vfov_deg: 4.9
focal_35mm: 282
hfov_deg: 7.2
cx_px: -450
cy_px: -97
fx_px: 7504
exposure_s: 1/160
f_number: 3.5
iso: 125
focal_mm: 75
────
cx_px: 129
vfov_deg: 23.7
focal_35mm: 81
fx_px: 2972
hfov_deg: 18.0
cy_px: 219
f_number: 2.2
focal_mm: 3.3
────
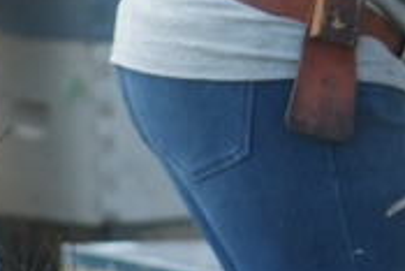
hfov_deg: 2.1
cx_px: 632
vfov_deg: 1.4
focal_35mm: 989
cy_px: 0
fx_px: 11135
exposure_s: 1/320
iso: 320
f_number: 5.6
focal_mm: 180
────
Of all the entries above, output exactly the lines between the one holding "vfov_deg: 4.9" and the one holding "focal_mm: 75", inclusive.

vfov_deg: 4.9
focal_35mm: 282
hfov_deg: 7.2
cx_px: -450
cy_px: -97
fx_px: 7504
exposure_s: 1/160
f_number: 3.5
iso: 125
focal_mm: 75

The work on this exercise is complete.